‘Yolanda’ survivors demand reparations from oil firms

FILE: The shoreline of Barangay Magallanes in Tacloban City is left in ruins Sunday after the storm surge last week brought by super typhoon Yolanda. The strongest typhoon to hit the country this year leveled villages as it crossed several provinces in the Visayas
FILE: The shoreline of Barangay Magallanes in Tacloban City is left in ruins Sunday after the storm surge last week brought by super typhoon Yolanda. The strongest typhoon to hit the country this year leveled villages as it crossed several provinces in the Visayas

TACLOBAN CITY — Ten years since "Yolanda" killed about 7,000 people, survivors of the super typhoon have put oil companies on their crosshairs for reparations.

Poet Mark Anthony Simbajon, a resident here, said top polluters that contribute the most to global warming, causing worldwide climate disasters, should be held accountable.

Simbajon revealed he lost to "Yolanda" four relatives, five years' worth of poetry, and a collection of books in his home library.

"When I came home, all that was left was the wall of my apartment. Everything was gone," he said. Gone, too, he added, were the manuscripts of a book project that he was about to launch.

A week before "Yolanda" hit, Simbajon was doing missionary work in a Catholic church in Biliran province, organizing the youth to join his environmental advocacy.

"We didn't even receive an acknowledgment or an apology from these multinational (oil) companies that were the biggest contributors to global warming," he said.

Carbon majors

International environmentalist group Greenpeace, in a policy brief, said the biggest fossil fuel companies, also known as Carbon Majors, contributed 21.4 percent of the global greenhouse gas emissions despite their knowledge of their products' adverse impacts on the environment and climate system.

"Carbon majors, directly by themselves or indirectly through others, singly or through concerted actions, engaged in willful obfuscation of climate science, which has prejudiced the right of the public to make informed decisions about their products, concealing that their products posed significant harm to the environment and the climate system," Greenpeace said.

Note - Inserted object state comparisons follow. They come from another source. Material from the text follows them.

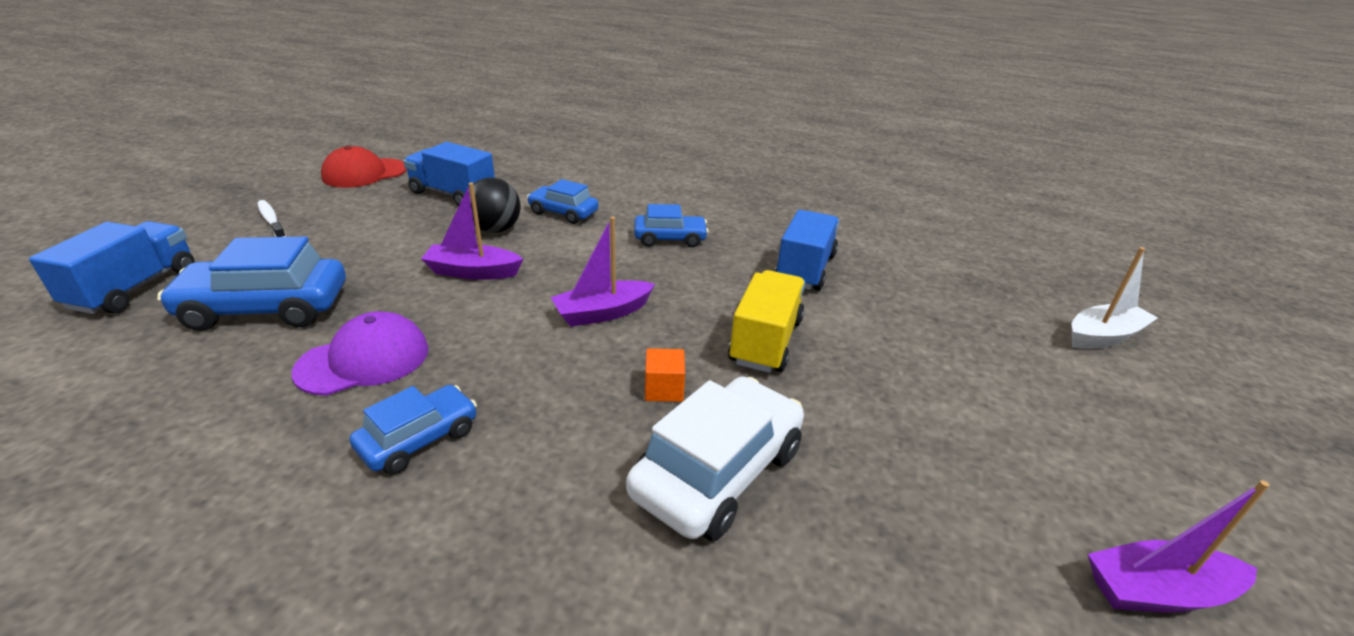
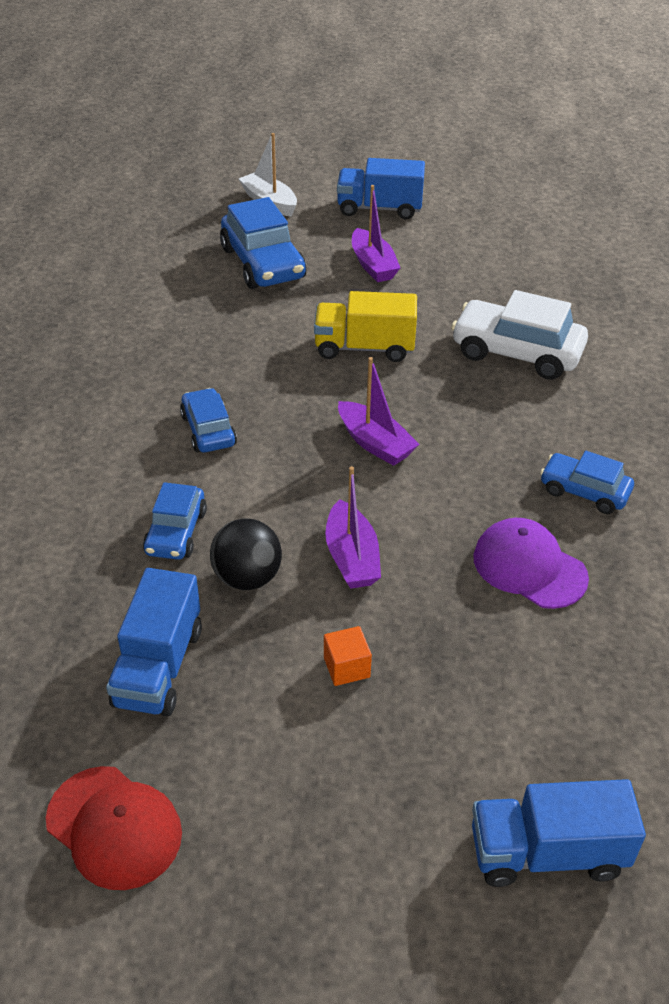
camera: 105 degrees left, 10 degrees up
(266, 308) = (507, 690): blue car -> blue car (263, 263)
(271, 220) = (325, 838): white toothbrush -> none
(664, 389) = (454, 388): orange cube -> orange cube (346, 667)
(805, 269) = (233, 336): blue truck -> blue truck (379, 208)
(1157, 592) = (497, 219): purple boat -> purple boat (373, 265)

Last year, the Commission on Human Rights issued its final report on its National Inquiry on Climate Change after petitions were filed by 14 nongovernment organizations and 18 individuals, including survivors of typhoon "Yolanda."

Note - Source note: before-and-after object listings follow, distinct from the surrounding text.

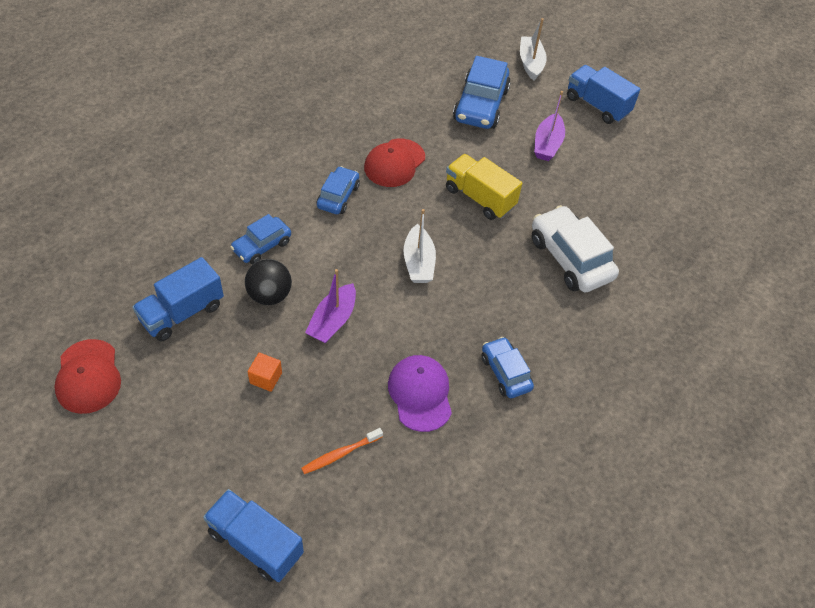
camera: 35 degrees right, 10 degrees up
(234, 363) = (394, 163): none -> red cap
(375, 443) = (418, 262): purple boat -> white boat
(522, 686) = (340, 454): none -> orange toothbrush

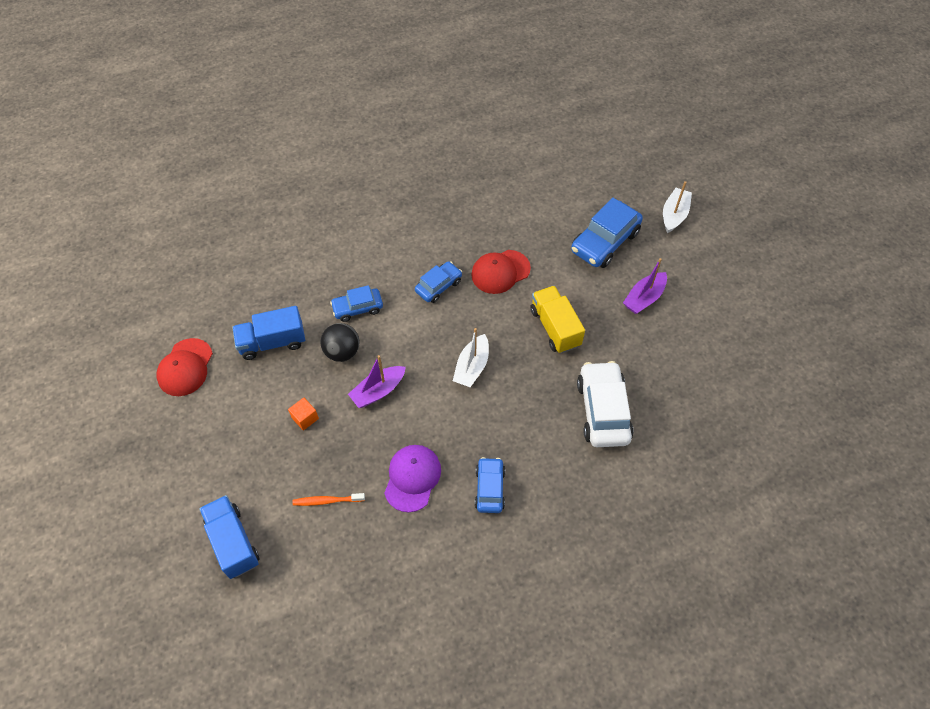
camera: 30 degrees right, 5 degrees up
(597, 105) = (713, 275): blue truck -> none

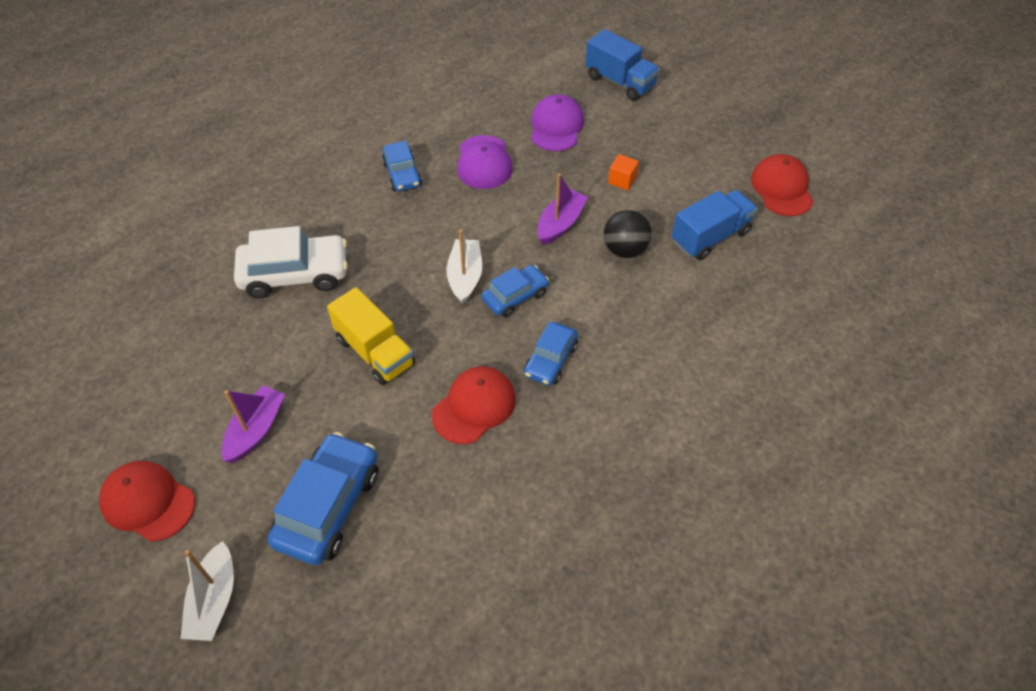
camera: 160 degrees right, 5 degrees down
(327, 501) = (556, 126): orange toothbrush -> purple cap
(357, 308) = (638, 301): blue car -> blue car (515, 296)
(602, 410) = (295, 274): white car -> white car turned 75 degrees counterclockwise
(713, 275) = (148, 502): none -> red cap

In its report, the CHR urged the Carbon Majors to acknowledge climate change and their contribution to it, denounce all climate change denialism propaganda,  and not stand in the way of speeding up the transition to renewable energy.

Last 6 November, or two days before the 10th anniversary of super typhoon "Yolanda," the municipality of Salcedo in Eastern Samar passed a resolution on climate accountability, the first of its kind in the country.

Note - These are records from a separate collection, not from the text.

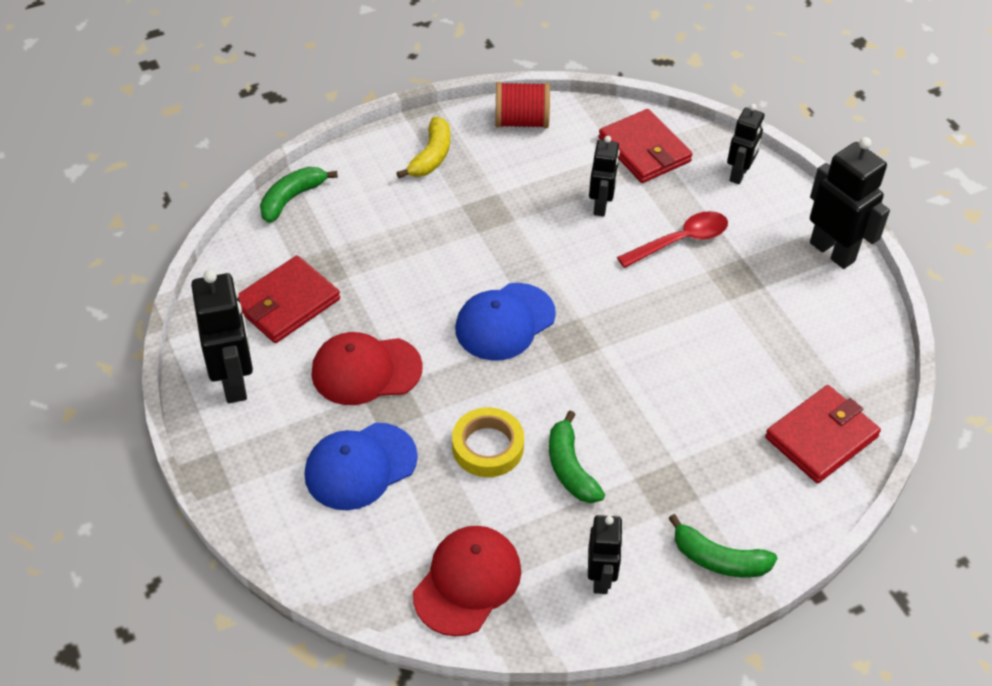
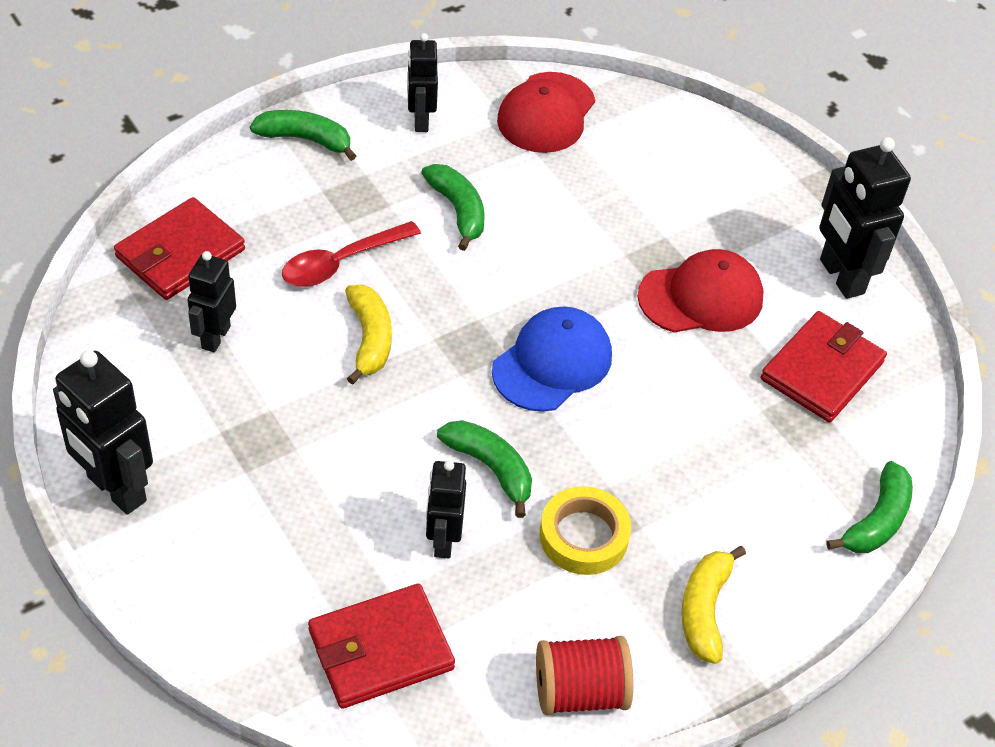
camera: 170 degrees right, 0 degrees up
(360, 466) = (676, 202): blue cap -> none
(488, 447) = (548, 226): yellow tape -> yellow tape (584, 536)
(563, 249) = (490, 468): none -> green banana
(644, 150) = (380, 649): red wallet -> red wallet turned 75 degrees counterclockwise
(652, 350) = (370, 339): none -> yellow banana
(680, 241) = (330, 491): red spoon -> red spoon (341, 262)
(739, 174) = (234, 614): black robot -> black robot (215, 337)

The resolution seeks "accountability for conduct directly contributing to climate change and its consequent impacts on the people of the Municipality of Salcedo" and directs the local government to "pursue any and all actions on behalf of the people of Salcedo for the losses and damages inflicted upon the communities due to the impacts of extreme weather events."

Resolute

It stated that "the Sanggunian, on behalf of the people of Salcedo, is resolute in its pursuit for accountability and reparations for the losses and damages brought about by the detrimental impacts of the climate crisis caused by fossil fuel companies responsible for the excessive and cumulative greenhouse gas emissions."

It also aims "to position the Municipality of Salcedo as a pro-active advocate for climate justice, demonstrating practices in alignment with the Paris Agreement."